In the field of Charity, Professor Woods argued that Charity (of the scale witnessed) is a singularly Christian enterprise and that the Catholic teaching, based on Jesus' new commandment to love one another, surpassed ancient Stoicism to contribute to the spirit of charity. In this chapter also I learned that the insitution of hospitals was the fruit of Christian charity, and about the good sense of ancient monasteries who owned land and acted as kind, reliable proprietors.

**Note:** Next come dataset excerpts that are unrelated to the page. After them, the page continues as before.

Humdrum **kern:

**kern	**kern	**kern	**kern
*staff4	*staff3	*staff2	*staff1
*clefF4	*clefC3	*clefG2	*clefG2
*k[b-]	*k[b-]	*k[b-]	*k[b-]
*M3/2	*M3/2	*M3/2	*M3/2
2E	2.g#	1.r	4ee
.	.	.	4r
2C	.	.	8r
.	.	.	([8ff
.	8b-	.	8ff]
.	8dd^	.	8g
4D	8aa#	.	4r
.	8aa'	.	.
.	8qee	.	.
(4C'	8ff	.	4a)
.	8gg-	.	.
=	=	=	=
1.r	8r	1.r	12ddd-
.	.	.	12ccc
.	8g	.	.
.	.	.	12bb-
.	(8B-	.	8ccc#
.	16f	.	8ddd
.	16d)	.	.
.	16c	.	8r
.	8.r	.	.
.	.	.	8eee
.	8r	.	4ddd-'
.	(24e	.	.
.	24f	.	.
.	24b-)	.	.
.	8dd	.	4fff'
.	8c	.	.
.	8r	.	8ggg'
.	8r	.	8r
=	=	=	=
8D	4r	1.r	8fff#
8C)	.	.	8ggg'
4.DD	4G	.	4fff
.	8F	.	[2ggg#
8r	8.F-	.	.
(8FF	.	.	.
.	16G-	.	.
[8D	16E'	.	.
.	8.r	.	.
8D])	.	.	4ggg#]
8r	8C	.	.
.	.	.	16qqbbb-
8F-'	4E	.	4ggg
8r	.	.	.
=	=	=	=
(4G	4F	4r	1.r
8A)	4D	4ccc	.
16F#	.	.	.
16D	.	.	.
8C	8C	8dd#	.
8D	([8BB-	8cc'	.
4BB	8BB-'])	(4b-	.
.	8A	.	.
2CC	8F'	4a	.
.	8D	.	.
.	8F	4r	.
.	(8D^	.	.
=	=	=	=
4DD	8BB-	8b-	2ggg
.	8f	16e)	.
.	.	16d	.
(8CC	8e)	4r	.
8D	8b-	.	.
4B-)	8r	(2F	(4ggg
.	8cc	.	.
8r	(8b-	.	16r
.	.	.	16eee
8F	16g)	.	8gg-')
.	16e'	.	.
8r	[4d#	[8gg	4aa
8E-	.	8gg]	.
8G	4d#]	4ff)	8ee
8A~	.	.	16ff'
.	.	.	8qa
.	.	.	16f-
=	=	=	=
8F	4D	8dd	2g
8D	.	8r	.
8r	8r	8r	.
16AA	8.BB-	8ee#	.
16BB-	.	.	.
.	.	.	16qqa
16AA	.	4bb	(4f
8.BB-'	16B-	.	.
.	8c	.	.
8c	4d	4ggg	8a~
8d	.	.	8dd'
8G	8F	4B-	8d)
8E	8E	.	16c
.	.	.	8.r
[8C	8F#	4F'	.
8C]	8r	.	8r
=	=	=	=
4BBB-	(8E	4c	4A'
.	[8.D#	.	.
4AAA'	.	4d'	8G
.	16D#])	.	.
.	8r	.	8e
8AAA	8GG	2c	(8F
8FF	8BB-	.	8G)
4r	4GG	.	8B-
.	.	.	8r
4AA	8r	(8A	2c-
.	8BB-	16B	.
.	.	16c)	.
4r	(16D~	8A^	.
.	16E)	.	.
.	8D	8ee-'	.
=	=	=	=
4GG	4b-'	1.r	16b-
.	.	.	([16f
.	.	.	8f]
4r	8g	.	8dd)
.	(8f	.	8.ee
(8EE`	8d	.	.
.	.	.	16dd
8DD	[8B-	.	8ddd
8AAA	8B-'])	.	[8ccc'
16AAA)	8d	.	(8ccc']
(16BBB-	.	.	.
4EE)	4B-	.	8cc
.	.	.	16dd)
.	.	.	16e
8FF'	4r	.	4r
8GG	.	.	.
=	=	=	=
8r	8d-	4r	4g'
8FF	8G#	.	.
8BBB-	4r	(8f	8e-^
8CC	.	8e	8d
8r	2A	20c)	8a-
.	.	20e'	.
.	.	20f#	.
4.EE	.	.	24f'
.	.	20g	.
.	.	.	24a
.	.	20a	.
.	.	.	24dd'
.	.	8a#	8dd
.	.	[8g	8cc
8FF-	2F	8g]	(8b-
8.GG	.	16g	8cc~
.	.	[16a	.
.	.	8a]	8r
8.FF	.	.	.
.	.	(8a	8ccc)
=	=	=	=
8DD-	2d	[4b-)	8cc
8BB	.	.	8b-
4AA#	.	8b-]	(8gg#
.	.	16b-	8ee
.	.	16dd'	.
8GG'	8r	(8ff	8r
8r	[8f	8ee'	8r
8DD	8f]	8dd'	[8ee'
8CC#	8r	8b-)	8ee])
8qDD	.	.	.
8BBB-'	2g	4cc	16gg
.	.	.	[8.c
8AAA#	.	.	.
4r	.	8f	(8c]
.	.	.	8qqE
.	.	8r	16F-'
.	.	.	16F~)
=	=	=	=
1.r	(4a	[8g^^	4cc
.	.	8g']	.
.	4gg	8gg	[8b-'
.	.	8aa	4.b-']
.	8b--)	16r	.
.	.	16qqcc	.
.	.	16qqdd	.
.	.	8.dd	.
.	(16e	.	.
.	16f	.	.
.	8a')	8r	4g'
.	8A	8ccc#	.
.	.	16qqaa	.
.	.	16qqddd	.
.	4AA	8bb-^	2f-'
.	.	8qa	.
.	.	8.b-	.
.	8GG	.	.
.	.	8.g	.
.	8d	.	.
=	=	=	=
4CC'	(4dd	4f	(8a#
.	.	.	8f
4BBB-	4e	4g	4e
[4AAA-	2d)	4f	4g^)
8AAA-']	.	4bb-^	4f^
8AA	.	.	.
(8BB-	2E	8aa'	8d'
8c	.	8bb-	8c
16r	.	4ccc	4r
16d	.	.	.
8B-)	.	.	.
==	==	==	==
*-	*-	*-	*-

What do these mean to me, one who is not immediately part of the 'Western Civilization'? The contribution of the Church has been far and their impact deep. Reading the chapter on Western morality, the Church's teaching against infanticide, suicide, adultery, and the need for three conditions to justify starting a war, seems like listening to a message of universal morality. One doesn't need to be Western to realize the evils of those practices prevalent then, but it was the Catholic Church who proclaims the values that necessarily render these practices sinful. My country's laws were based on those of the Dutch, which no doubt has Christian legacy. The schools which I attended were founded by missionaries from Europe.

This post which is supposed to be a reflection from my vacation turns out to be a crude summary of Thomas E Wood's wonderful book. Yet this book gives an inspiration for those who, like me, are discerning upon their vocation in the face of increasingly secular world. He wrote:

"The Church recalls the great men of Christendom—like Charlemagne, Saint Thomas Aquinas, Saint Francis of Assisi, and Saint Francis Xavier to name a few—and holds them up as models for how true men live. Its message? Essentially this: You can aspire to be one of these men—a builder of civilization, a great genius, a servant of God and men, or a heroic missionary"

In his acknowledgement, Woods wrote that he hoped his daughters would find in their Catholic faith a 'pearl of great price', and quoted St Thomas More: "No one on his deathbed ever regretted having been a Catholic."